Per a 2015 study by the U.S. Department of Energy’s Lawrence Berkeley Laboratory analyzing 22,000 home sales in eight states, homes with solar panels sold for about $4-per-watt more. In Hall’s case, that would work out to $30,600 value added, or $7,000 more than he paid for the system.

There’s no way to make money from generating extra power. Policy doesn’t allow it.

SaskPower’s net metering program comes with a one-to-one credit. If a customer generates more power than he uses, the electricity goes back onto the grid and he gets a credit on his power bill for the same rate as power is purchased.

For solar customers, the balance zeroes in March or April, to allow customers to use credits in the winter months that they build up over the summer.

For wind customers, the balance zeroes in August or September.

But the program is under review. So is the small power producers program, another SaskPower program that incentivized customers to generate their own power. It was suspended in September.

It allowed customers to sell back a maximum of 100 kilowatts of renewable energy to SaskPower.

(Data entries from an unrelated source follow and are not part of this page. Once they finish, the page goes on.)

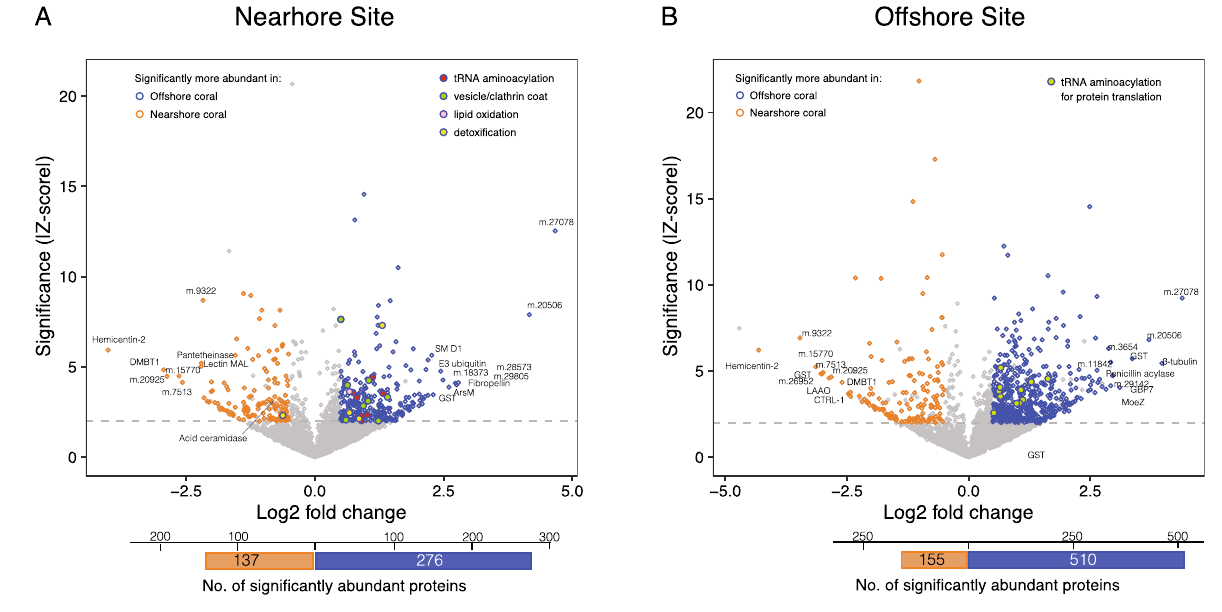
Figure 3. Protein abundance comparison between N- and O-corals. (A) At N-site, and (B) at O-site. Fold differences and Z-statistic values (Z-score) were used to generate volcano plots. Colored points indicate proteins with |fold|> 0.5, |Z-score|> 2 at FDR = 0.01. Proteins associated with key GO terms were colored in different colors, and the top 10 abundant proteins in each population are annotated. The bottom bars indicate the total numbers of significantly abundant proteins for each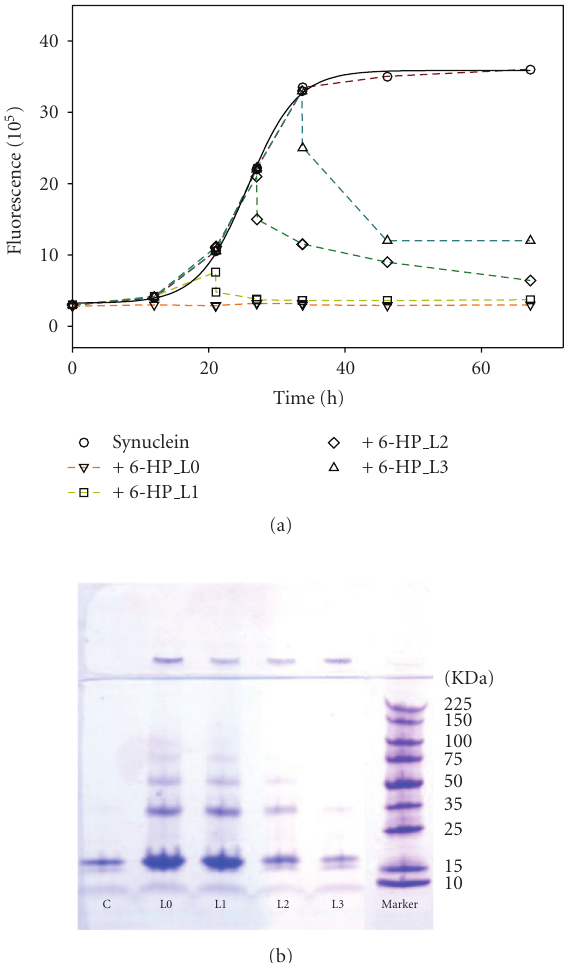
Figure 10: The e ff ect of baicalein on α -synuclein fibrillation at di ff erent stages by monitoring the kinetics of α -synuclein fibrillation (a) and the SDS-PAGE of the supernatants at the end of reaction (b) for the sample with baicalein added at various times, that is, 0 hour (sample L0), 12 hours (end of nucleation, sample L1), 21 hours (middle of elongation, sample L2), and 33 hours (end of elongation, sample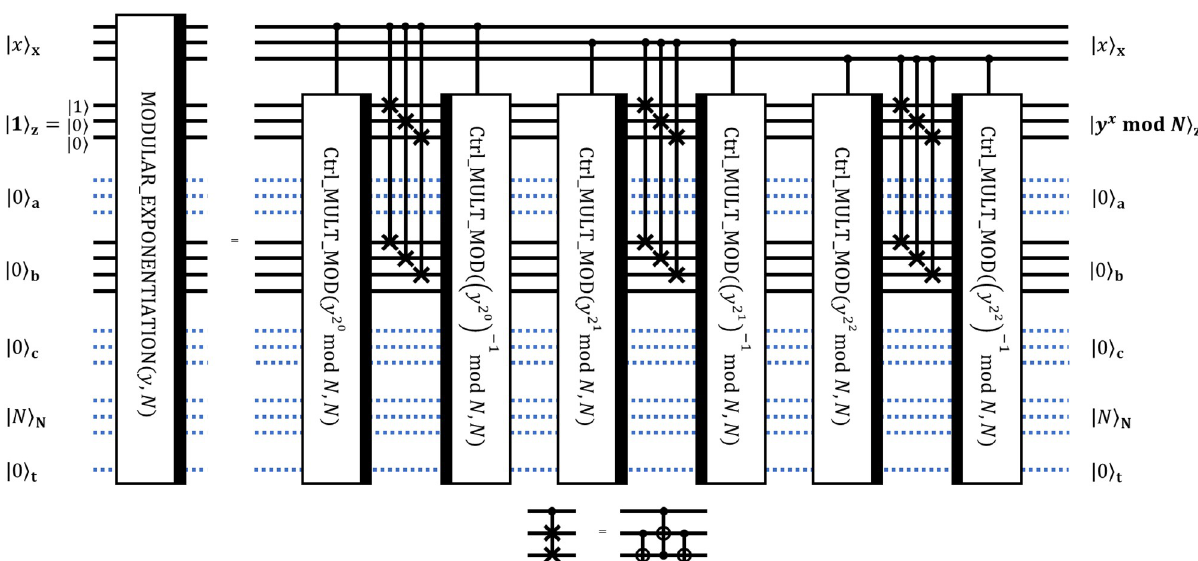
Fig 7. Decomposition of MODULAR_EXPONENTIATION circuit into lower-level operations. The decomposition realizes modular exponentiation y x mod N given 3-bit integers x , y , and N .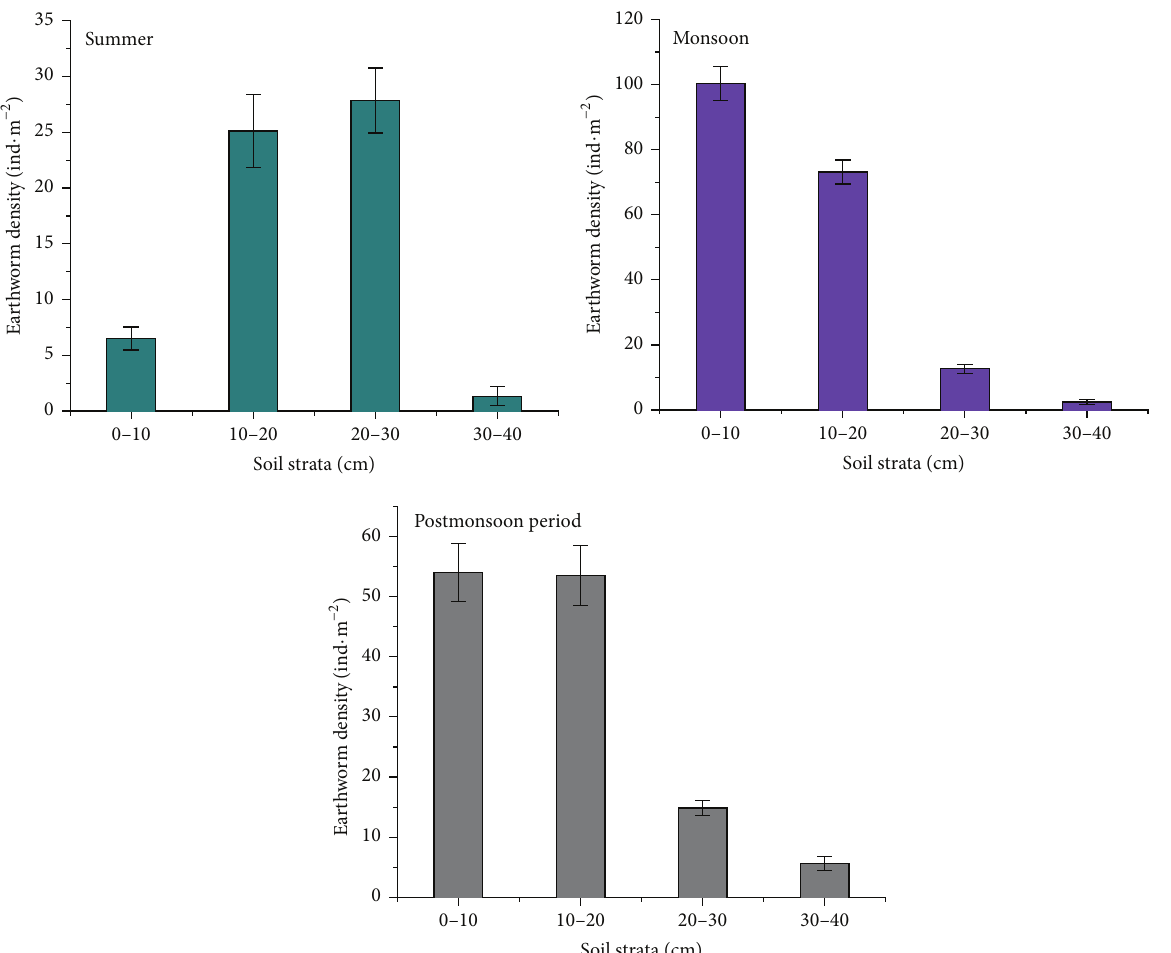
Figure 6: Showing the influence of seasonality on the vertical distribution of earthworm community in the pineapple plantations of Tripura.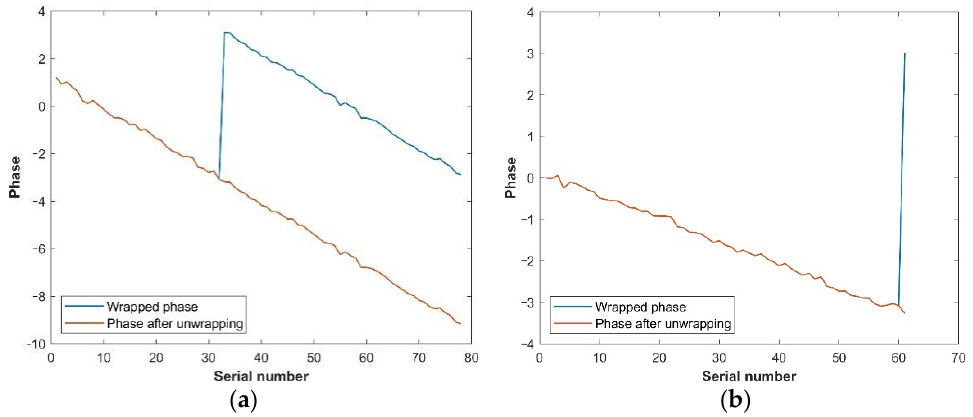
Figure 5. Left and right singular vector phase unwrapping, where ( a ) is the winding phase and unwrapping phase of u 1 , and ( b ) is the winding phase and unwrapping phase of v 1 .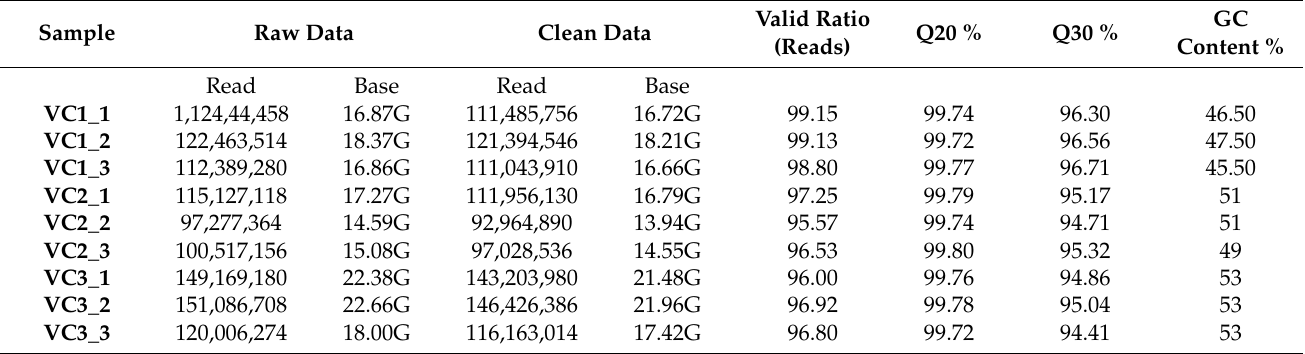
Table 1. Statistical Data of the RNA-Seq Reads for Nine Cambium Libraries in P. tomentosa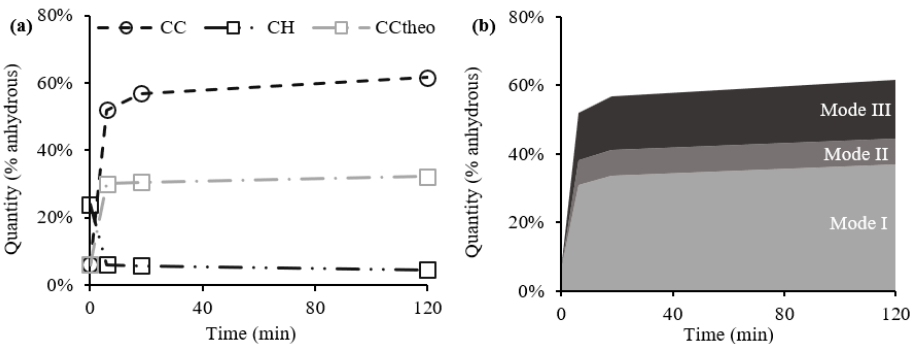
Figure 5. Results from CC (cid:3365) and CH ( a ) and modes of CC (cid:3365) ( b ).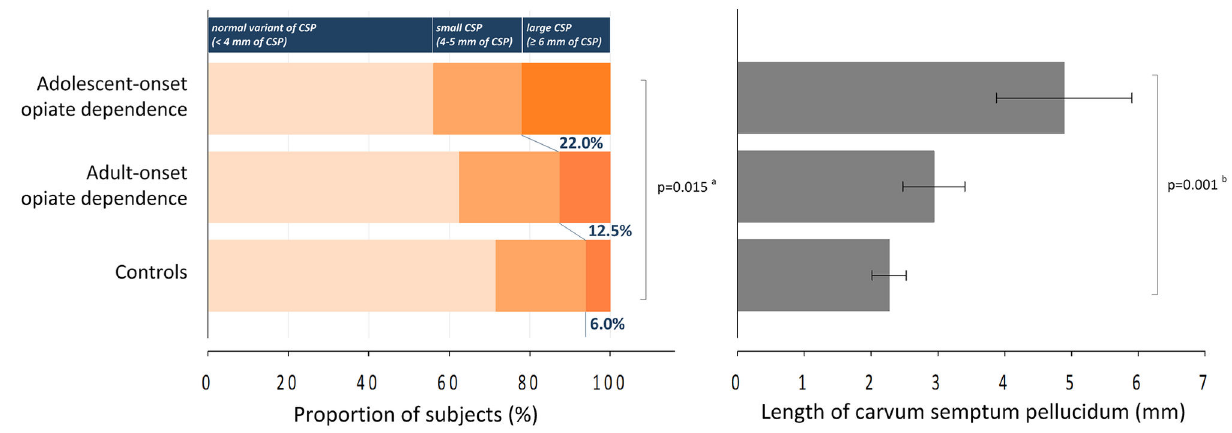
Figure 2. Prevalence of CSP enlargement and mean values of CSP length among adolescent-onset and adult-onset opiate- dependent subjects and healthy subjects. a p value was calculated by using the ordinal logistic regression model for the comparison of the prevalence of an enlarged CSP (≥ 6 mm in CSP length) among adolescent-onset and adult-onset opiate- dependent subjects and healthy subjects, including age and sex composition as relevant covariates. b p value was calculated by using the analyses of covariance for linear trend for the comparison of the continuous CSP length between groups including age and sex as covariates. Error bars in the right graph indicate standard errors. Abbreviations: CSP, cavum septum pellucidum. doi: with CSP enlargement (adjusted OR=3.20, 95% CI=1.13-9.05, p=0.028).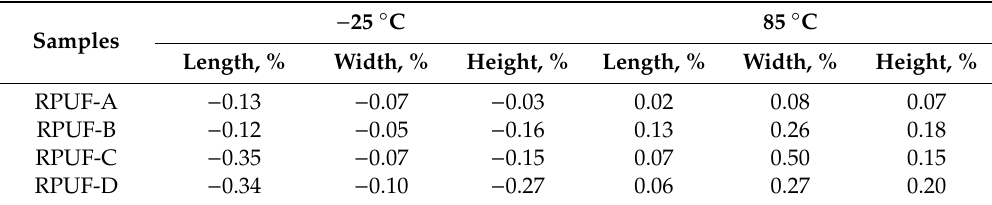
Table 3. Dimensional stability of RPUFs at different temperature.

“We’re taking a look at it to determine whether the program is still cost effective for the people who are in it,” said Doug Opseth, SaskPower director of generation asset management, “in order that we can ensure we’re providing equal opportunities for all of our customers to participate in it, and ensuring that we still maintain a safe electrical system for our customers.”

He said the company will have a recommendation early next year.

The net metering program, as it is, offers no monetary incentive to customers who generate their own power. If they plan a power system to accommodate their household’s power usage, then overproduce, they’re unlikely to ever use their credit.

Hall said it doesn’t bother him that much that he loses his surplus on April 1.